* _Page extract_:
Data centers keep the internet running 24/7. Approximately 44 zettabytes of data in our data centers come from 8 to 30 billion connected devices worldwide. Forecast experts expect that to increase by 10% over the next year. Thus, power-supply design economics changes are in process.
Modern central processing units (CPUs) in the data center are power-hungry, making it difficult to juggle the balance between power and space. In turn, power density in data centers has risen dramatically. In the first decade of the new millennium, data-center power density was in the region of 4 to 5 kW/rack. Today, we’ve reached 8 to 10 kW/rack heading toward 20 kW/rack (Fig. 1). This also means more heat and added cooling costs.
DC Power in Data Centers
In 2016, Google announced the 48-V dc data-center rack. It reduced energy losses by more than 30% as compared to the previous 12-V systems. This also reduced the Global Cloud Electricity Footprint.
Why have a 48-V power architecture? The 48-V power system supports higher power, has lower distribution losses and less voltage drop (a reduction of 16X I2R losses), higher efficiency, and a safe voltage of 48 V. Plus it has a cost-effective in-rack uninterruptible power system (UPS) and there’s an existing 48-V telecom ecosystem (Fig. 2).
Hardware Accelerators
One unique facet of the data center that’s rarely discussed is the hardware accelerator. Hardware acceleration helps to enable artificial intelligence, including special functionalities like machine learning (ML), brain simulation, and neural engines. This represents the future of data centers whose computer systems learn from data without having to be programmed. Hardware accelerators leverage advanced processors such as field-programmable gate arrays (FPGAs), application-specific integrated circuits (ASICs), systems-on-chip (SoCs) and graphics processing units (GPUs).
Point-of-load (PoL) dc-dc converters with integrated MOSFETs are used to power data-center hardware accelerators.3 These converters, which operate best on a 5- or 12-V input bus, provide high efficiency with good thermal performance.

* _Things to do_:
#1 In the data-center power text, by how much did Google's 48-V dc rack cut energy losses compared with the earlier 12-V systems?
#2 Pick up the data-center power text after its final sentence and write the next paragraph.

* _Supplied information_:
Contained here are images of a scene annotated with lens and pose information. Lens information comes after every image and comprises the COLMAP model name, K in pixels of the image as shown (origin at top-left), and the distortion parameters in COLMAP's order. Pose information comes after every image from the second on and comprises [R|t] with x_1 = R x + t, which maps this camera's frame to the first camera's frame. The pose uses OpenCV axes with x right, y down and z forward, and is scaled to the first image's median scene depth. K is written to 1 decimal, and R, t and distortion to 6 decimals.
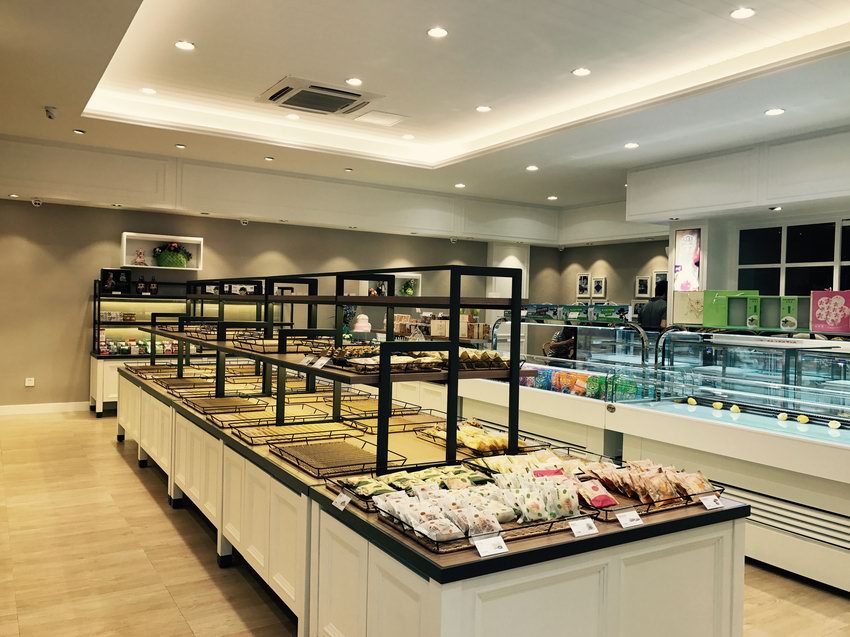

* _Results for each task_:
#1 It cut energy losses by more than 30%.

#2
Another excellent feature of PoL dc-dc converters is adaptive voltage scaling (AVS)—it makes it possible to modify the supply voltage for a processor. In hardware-accelerator applications, the processor can instruct the dc-dc converter to increase or decrease its supply voltage to enable optimum performance. When the supply voltage is reduced, it also reduces processor power consumption.
More Power/Less Board Space
Highly integrated step-down or buck converters can also effectively power digital loads (e.g., FPGAs and processors), improving power density. By limiting pinout, designers are able to save space beyond just the footprint of the IC. These converters also actively reduce the external component count.
Designers should choose a converter series that has device-to-device variants for different options like a power-good pin or an adjustable soft-start pin. This will help optimize a design solution size4 and improve power density.
Data-Center Power Density
As deep learning grows in the industry, data-center power density becomes even more of a main focus. Data centers are creating new business opportunities for specialized cloud services, hosted in facilities that can support more than 30 kW/rack. Power-conversion architecture solutions6 that can improve density in the data center by making systems more energy efficient will be in great demand.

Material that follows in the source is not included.